_Data for review_
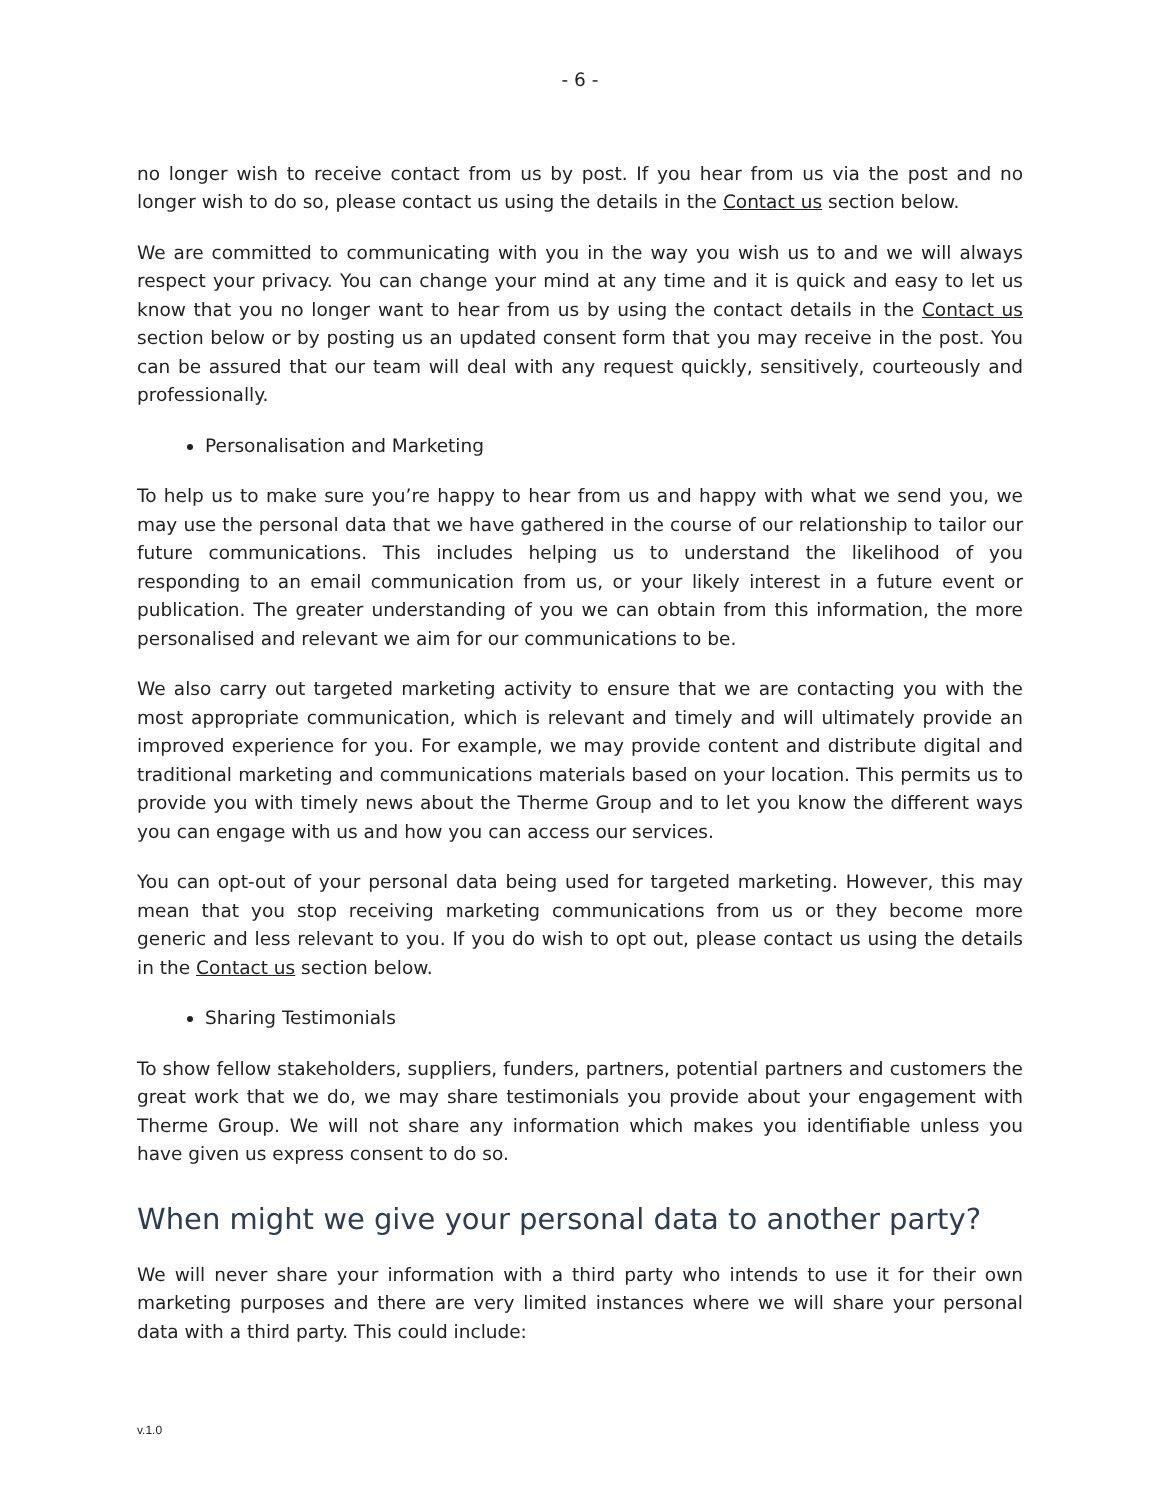- 6 -
no longer wish to receive contact from us by post. If you hear from us via the post and no longer wish to do so, please contact us using the details in the Contact us section below.
We are committed to communicating with you in the way you wish us to and we will always respect your privacy. You can change your mind at any time and it is quick and easy to let us know that you no longer want to hear from us by using the contact details in the Contact us section below or by posting us an updated consent form that you may receive in the post. You can be assured that our team will deal with any request quickly, sensitively, courteously and professionally.
Personalisation and Marketing
To help us to make sure you’re happy to hear from us and happy with what we send you, we may use the personal data that we have gathered in the course of our relationship to tailor our future communications. This includes helping us to understand the likelihood of you responding to an email communication from us, or your likely interest in a future event or publication. The greater understanding of you we can obtain from this information, the more personalised and relevant we aim for our communications to be.
We also carry out targeted marketing activity to ensure that we are contacting you with the most appropriate communication, which is relevant and timely and will ultimately provide an improved experience for you. For example, we may provide content and distribute digital and traditional marketing and communications materials based on your location. This permits us to provide you with timely news about the Therme Group and to let you know the different ways you can engage with us and how you can access our services.
You can opt-out of your personal data being used for targeted marketing. However, this may mean that you stop receiving marketing communications from us or they become more generic and less relevant to you. If you do wish to opt out, please contact us using the details in the Contact us section below.
Sharing Testimonials
To show fellow stakeholders, suppliers, funders, partners, potential partners and customers the great work that we do, we may share testimonials you provide about your engagement with Therme Group. We will not share any information which makes you identifiable unless you have given us express consent to do so.
When might we give your personal data to another party?
We will never share your information with a third party who intends to use it for their own marketing purposes and there are very limited instances where we will share your personal data with a third party. This could include:
v.1.0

_Work task_
Would you return exactly, and only, the lines beginning at the one with "We also carry" and ending at the last line of the listing?

_Task response_
We also carry out targeted marketing activity to ensure that we are contacting you with the most appropriate communication, which is relevant and timely and will ultimately provide an improved experience for you. For example, we may provide content and distribute digital and traditional marketing and communications materials based on your location. This permits us to provide you with timely news about the Therme Group and to let you know the different ways you can engage with us and how you can access our services.
You can opt-out of your personal data being used for targeted marketing. However, this may mean that you stop receiving marketing communications from us or they become more generic and less relevant to you. If you do wish to opt out, please contact us using the details in the Contact us section below.
Sharing Testimonials
To show fellow stakeholders, suppliers, funders, partners, potential partners and customers the great work that we do, we may share testimonials you provide about your engagement with Therme Group. We will not share any information which makes you identifiable unless you have given us express consent to do so.
When might we give your personal data to another party?
We will never share your information with a third party who intends to use it for their own marketing purposes and there are very limited instances where we will share your personal data with a third party. This could include:
v.1.0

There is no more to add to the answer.